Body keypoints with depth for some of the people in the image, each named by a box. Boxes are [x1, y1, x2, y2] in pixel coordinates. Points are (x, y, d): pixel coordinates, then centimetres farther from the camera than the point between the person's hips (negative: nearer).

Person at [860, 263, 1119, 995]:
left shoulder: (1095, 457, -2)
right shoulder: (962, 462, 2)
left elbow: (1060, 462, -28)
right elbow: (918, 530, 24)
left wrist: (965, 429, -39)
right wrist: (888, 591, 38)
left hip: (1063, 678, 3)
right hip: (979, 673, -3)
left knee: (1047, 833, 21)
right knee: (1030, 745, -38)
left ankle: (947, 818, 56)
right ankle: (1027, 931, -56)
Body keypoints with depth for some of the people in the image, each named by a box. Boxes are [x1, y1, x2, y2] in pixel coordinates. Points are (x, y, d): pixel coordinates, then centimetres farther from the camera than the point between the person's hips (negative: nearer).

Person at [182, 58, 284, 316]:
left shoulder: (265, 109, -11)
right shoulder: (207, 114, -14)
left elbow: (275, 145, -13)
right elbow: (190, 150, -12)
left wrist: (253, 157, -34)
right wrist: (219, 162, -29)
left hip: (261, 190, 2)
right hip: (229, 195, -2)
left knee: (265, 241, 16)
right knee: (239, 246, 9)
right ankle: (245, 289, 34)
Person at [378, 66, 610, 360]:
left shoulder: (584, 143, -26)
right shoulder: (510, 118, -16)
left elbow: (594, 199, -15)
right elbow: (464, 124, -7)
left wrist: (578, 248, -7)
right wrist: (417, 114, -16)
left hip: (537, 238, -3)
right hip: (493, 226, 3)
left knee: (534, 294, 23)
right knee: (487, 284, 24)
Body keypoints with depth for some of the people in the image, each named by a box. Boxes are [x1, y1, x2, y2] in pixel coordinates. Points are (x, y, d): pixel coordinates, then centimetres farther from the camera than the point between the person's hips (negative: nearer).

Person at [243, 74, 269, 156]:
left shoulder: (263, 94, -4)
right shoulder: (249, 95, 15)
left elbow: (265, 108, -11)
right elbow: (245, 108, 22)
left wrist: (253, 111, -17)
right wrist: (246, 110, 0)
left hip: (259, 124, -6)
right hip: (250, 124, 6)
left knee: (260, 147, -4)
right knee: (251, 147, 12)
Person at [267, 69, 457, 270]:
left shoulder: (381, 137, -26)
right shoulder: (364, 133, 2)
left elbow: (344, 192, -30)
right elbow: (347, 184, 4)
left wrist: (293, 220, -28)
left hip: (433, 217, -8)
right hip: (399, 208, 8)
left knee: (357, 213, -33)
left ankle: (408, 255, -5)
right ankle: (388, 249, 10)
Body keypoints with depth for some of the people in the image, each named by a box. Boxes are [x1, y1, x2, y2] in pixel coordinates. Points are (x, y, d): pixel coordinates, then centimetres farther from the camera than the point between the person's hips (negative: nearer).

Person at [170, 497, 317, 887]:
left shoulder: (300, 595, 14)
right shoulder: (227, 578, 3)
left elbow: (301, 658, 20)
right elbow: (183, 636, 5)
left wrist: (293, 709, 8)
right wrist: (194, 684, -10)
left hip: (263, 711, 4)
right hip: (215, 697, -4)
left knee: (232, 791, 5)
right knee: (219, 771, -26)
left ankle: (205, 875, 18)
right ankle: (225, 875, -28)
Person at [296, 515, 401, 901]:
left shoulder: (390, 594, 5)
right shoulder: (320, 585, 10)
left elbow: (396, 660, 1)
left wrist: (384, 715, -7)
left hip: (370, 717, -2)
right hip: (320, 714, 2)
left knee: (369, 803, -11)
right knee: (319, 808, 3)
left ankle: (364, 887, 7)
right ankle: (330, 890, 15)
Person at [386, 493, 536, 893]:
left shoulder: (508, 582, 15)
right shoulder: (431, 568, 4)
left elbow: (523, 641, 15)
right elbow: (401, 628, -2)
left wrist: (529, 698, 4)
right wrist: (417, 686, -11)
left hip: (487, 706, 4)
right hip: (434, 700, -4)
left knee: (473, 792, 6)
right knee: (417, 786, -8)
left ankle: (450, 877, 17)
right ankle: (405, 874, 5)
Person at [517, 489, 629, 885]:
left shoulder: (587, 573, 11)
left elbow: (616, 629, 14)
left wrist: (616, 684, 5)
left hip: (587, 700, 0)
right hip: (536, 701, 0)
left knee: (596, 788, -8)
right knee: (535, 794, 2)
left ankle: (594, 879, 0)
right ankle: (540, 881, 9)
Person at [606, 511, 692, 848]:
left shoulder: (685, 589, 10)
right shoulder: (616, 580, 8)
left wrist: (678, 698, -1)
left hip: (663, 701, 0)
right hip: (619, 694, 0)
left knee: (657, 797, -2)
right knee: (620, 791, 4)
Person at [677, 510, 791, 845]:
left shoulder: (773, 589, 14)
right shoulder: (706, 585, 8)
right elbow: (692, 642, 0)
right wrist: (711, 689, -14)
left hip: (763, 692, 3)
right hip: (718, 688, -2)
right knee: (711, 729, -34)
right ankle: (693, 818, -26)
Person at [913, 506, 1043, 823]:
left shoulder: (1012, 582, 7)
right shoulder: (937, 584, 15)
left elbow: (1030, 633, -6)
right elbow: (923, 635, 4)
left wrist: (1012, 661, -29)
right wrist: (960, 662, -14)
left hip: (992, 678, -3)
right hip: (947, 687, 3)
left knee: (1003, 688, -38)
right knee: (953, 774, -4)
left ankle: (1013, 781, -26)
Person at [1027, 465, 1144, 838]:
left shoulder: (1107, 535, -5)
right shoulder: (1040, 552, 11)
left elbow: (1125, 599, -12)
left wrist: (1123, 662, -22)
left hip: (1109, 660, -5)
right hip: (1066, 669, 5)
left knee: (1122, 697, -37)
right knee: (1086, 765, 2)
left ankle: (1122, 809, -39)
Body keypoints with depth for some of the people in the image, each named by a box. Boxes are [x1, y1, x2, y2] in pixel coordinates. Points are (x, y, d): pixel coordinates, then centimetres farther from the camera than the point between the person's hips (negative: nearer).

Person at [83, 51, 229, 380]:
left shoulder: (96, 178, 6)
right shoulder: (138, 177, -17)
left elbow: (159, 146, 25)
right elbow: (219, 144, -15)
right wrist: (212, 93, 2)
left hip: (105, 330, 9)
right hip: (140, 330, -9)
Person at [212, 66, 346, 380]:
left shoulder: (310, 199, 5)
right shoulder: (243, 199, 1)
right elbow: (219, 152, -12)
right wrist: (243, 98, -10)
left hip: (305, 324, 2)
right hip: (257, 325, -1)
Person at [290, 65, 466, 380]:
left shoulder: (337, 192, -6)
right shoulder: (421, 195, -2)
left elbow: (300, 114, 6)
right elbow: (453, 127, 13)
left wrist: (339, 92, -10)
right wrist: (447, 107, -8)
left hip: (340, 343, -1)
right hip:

-*-*-

> _TASK REQUIREMENTS_: Return only the part of the records above that opens with the line containing "right wrist: (711, 689, -14)" and closes with the line containing "left wrist: (1012, 661, -29)", ends included.

> _EXERCISE RESPONSE_:
right wrist: (711, 689, -14)
left hip: (763, 692, 3)
right hip: (718, 688, -2)
right knee: (711, 729, -34)
right ankle: (693, 818, -26)
Person at [913, 506, 1043, 823]:
left shoulder: (1012, 582, 7)
right shoulder: (937, 584, 15)
left elbow: (1030, 633, -6)
right elbow: (923, 635, 4)
left wrist: (1012, 661, -29)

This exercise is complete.